Technical Indian manpower shortage leaves a huge void in Thimphu and border towns

The opportunity is now open for those from the national workforce

The forced closure of the border means that day-workers and non-national employees who used to carry out many of the works around the border areas and some sectors in Thimphu have left a vast gap in light of their absence.

Particularly one badly affected sector in terms of manpower is the automobile sector which quite heavily relied upon  Indian manpower and expertise.

Karma Tenzin of the Automobile Association of Bhutan representing workshops said, there is quite a void left due to the missing labor force that used to be from India. He said that about 10-12 workshops who had been expecting their workers to return back after the mandatory cooling period of 6 months after each mechanics’ third year was not possible due to the border restrictions.

However, he stated that, they had brought this under consideration at one of the meetings with the relevant member associations of the BCCI and that if they had to bring the workers in, they would have to pay a sum of Nu 200,000 and be accountable for their quarantine expenses. He said that this would not be a favorable option therefore they had halted the decision.

As per his report he said that there were about 108 Indian male workers spread across 124 workshops in Thimphu alone.

He said that the actual numbers may be higher as some Indian workers might not have filed in their information for the data survey.

The workshops employ about 686 national workers including 299 female workers who are also working in the sector either directly or in the 47 canteens around the workshops.

He said that although there are Bhutanese man power too, the expertise level cannot be generally matched especially in terms of panel beaters, for denting, painting and other works which even some Technical Training Institutes (TTI) graduates and Bhutanese workers are picking up.

While in Phuentsholing, the situation seems to be worse as highlighted by the Regional General Secretary of the Automobile Association, Dawa Drukpa.
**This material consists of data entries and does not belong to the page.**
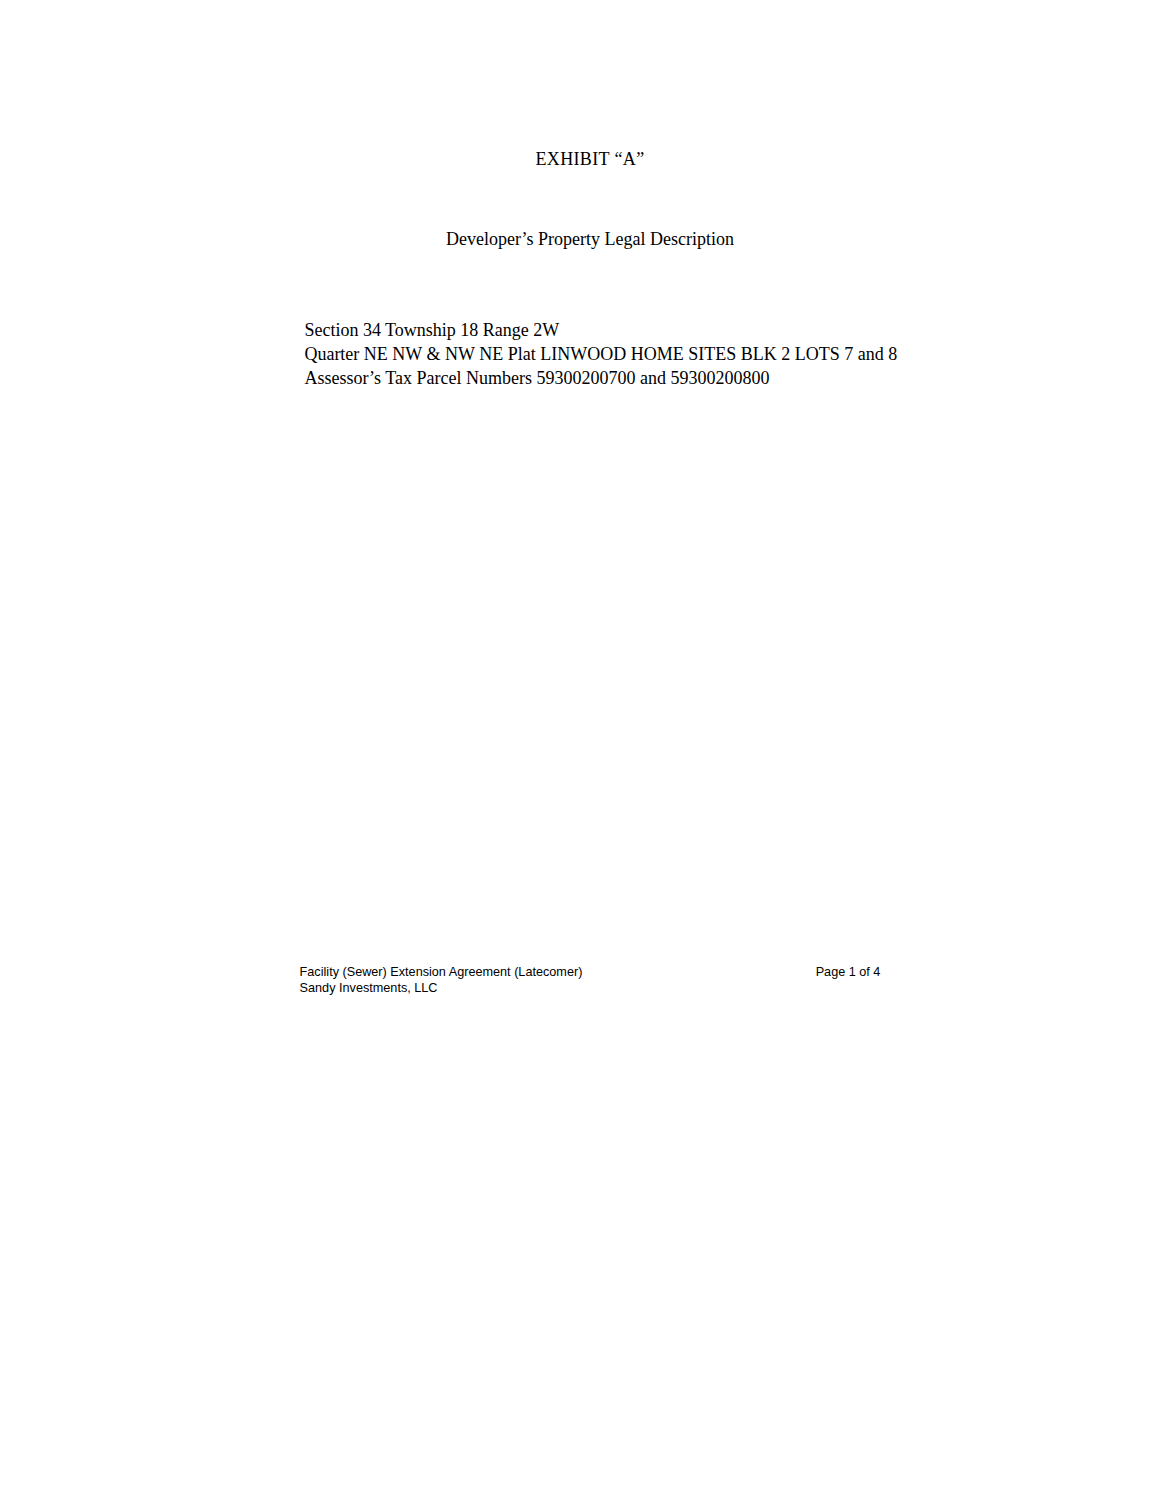EXHIBIT “A”
Developer’s Property Legal Description
Section 34 Township 18 Range 2W
Quarter NE NW & NW NE Plat LINWOOD HOME SITES BLK 2 LOTS 7 and 8
Assessor’s Tax Parcel Numbers 59300200700 and 59300200800
Facility (Sewer) Extension Agreement (Latecomer)
Sandy Investments, LLC
Page 1 of 4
He said that almost all the private workshops are non-functional and even the likes of Zimdra and others are carrying out work on a smaller scale than usual with the help of a few Bhutanese workers. As for the region he said that, it had heavily relied upon the day workers from India for most of the works.

The GS stated that, he had even put forth a request to the Regional Director of MoLHR if Bhutanese workforce could be availed at a time like this and he hopes to see them take up the task. However, he said that, there were Bhutanese TTI graduates and others in the past who did work for very short durations for about 3 months and afterwards they would usually quit looking for other options.
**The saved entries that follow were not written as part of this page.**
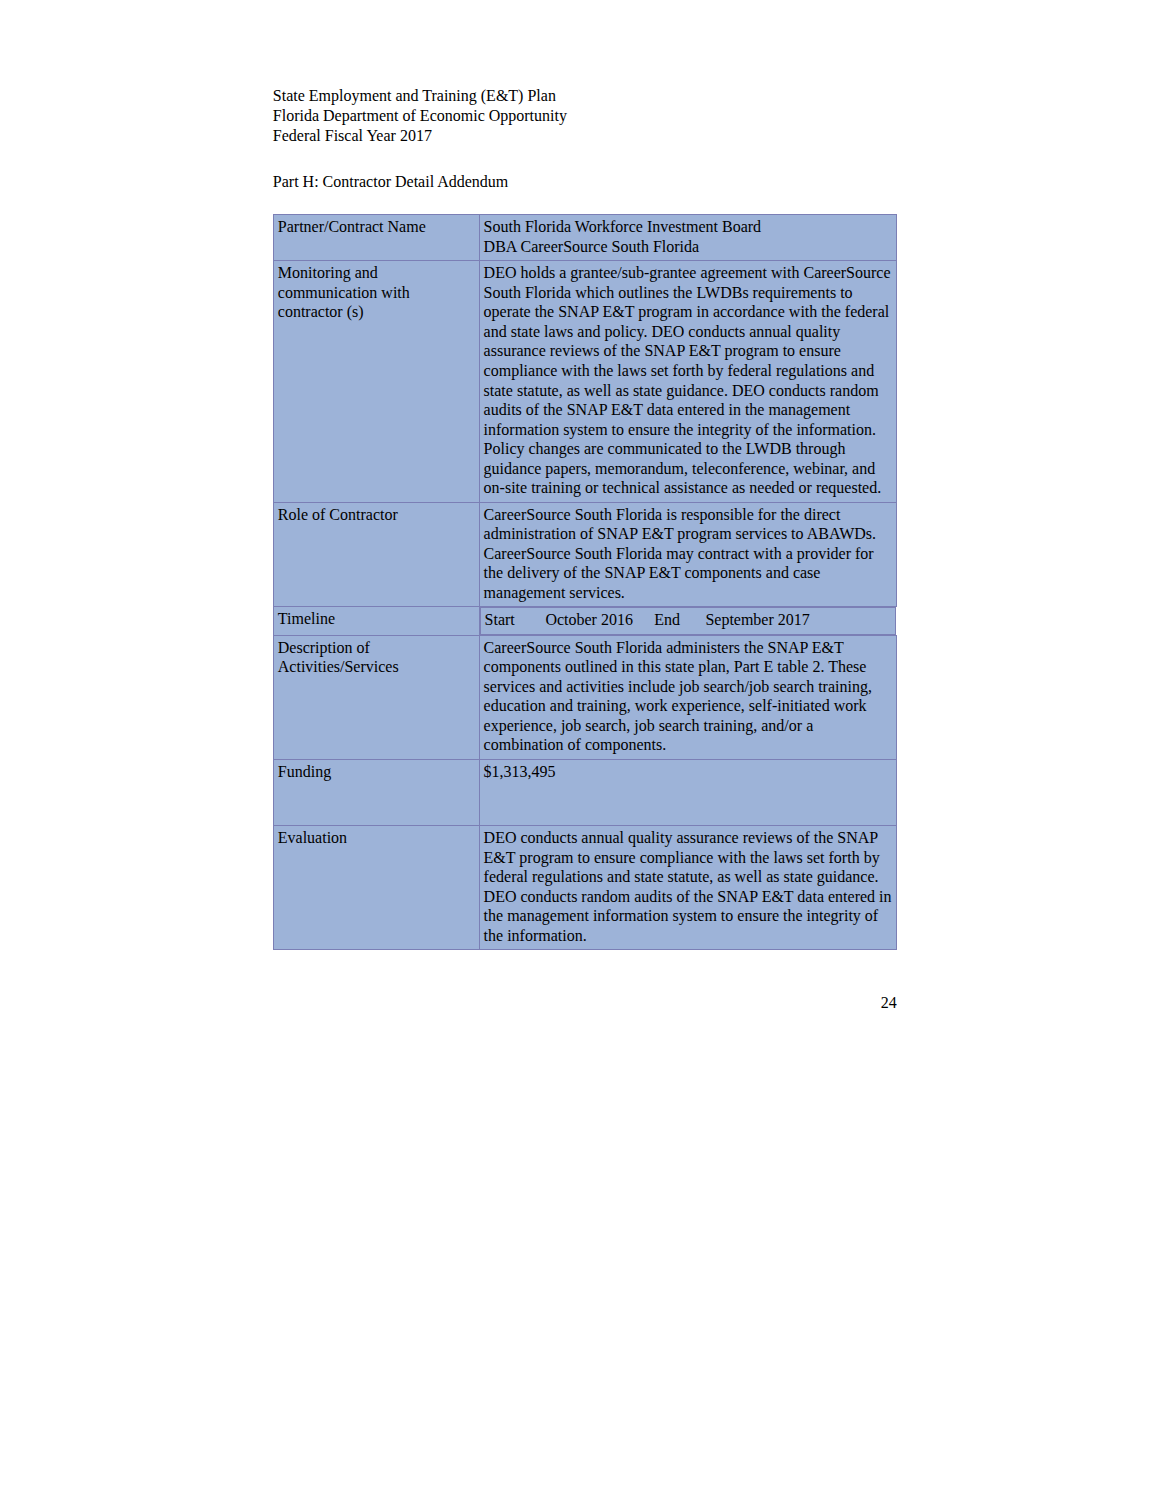State Employment and Training (E&T) Plan
Florida Department of Economic Opportunity
Federal Fiscal Year 2017
Part H: Contractor Detail Addendum
| Partner/Contract Name | South Florida Workforce Investment Board DBA CareerSource South Florida |
| Monitoring and communication with contractor (s) | DEO holds a grantee/sub-grantee agreement with CareerSource South Florida which outlines the LWDBs requirements to operate the SNAP E&T program in accordance with the federal and state laws and policy. DEO conducts annual quality assurance reviews of the SNAP E&T program to ensure compliance with the laws set forth by federal regulations and state statute, as well as state guidance. DEO conducts random audits of the SNAP E&T data entered in the management information system to ensure the integrity of the information. Policy changes are communicated to the LWDB through guidance papers, memorandum, teleconference, webinar, and on-site training or technical assistance as needed or requested. |
| Role of Contractor | CareerSource South Florida is responsible for the direct administration of SNAP E&T program services to ABAWDs. CareerSource South Florida may contract with a provider for the delivery of the SNAP E&T components and case management services. |
| Timeline | / Start / October 2016 / End / September 2017 / |
| Description of Activities/Services | CareerSource South Florida administers the SNAP E&T components outlined in this state plan, Part E table 2. These services and activities include job search/job search training, education and training, work experience, self-initiated work experience, job search, job search training, and/or a combination of components. |
| Funding | $1,313,495 |
| Evaluation | DEO conducts annual quality assurance reviews of the SNAP E&T program to ensure compliance with the laws set forth by federal regulations and state statute, as well as state guidance. DEO conducts random audits of the SNAP E&T data entered in the management information system to ensure the integrity of the information. |
24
He said that he is quite astonished as to where the TTI graduates are being absorbed as they hardly have any applicants from the TTIs.

As per the Kamal Pradhan, GS of Industrial Service Sector in Gelephu, the situation is quite similar to Phuentsholing as the lack of day workers have left businesses resorting to other adaptive measures. In Gelephu he stated that, even other places who used to hire day-workers like hotels, some households and others might be finding it hard to cope-up with the change in times. As per their statistics, nearly 700 day-workers would enter Bhutan on an average which leaves a huge gap in manpower.

To this he said that, if Bhutanese people can fill this void, about 1000 jobs are available.

He said that, the jobs are not very preferable but still doable if the mentality of work for the people vary slightly. He added that these works are not necessarily all manual or those which require heavy physical capabilities but ones which can even be done by females.

On behalf of these sectors he said that, if people do come forward they can allot proper wage rates as per the government’s minimum requirements and as per him, the Ministry of Labor has also been providing Nu 5000 for any Bhutanese employee under their wing as part of the Guaranteed Employment Program (GEP).

Tshewang Rinchen, Office of the Minister, MoLHR said that the Ministry is currently assessing their situation to come up with appropriate responses.

He added “as per the information maintained by the Ministry, most of the TTI graduates are absorbed in the job market. The Ministry is in the process of carrying out tracer study of the TTI graduates which will give comprehensive information about them. This will enable the Ministry to make informed decisions benefiting the institutes and the trainees”.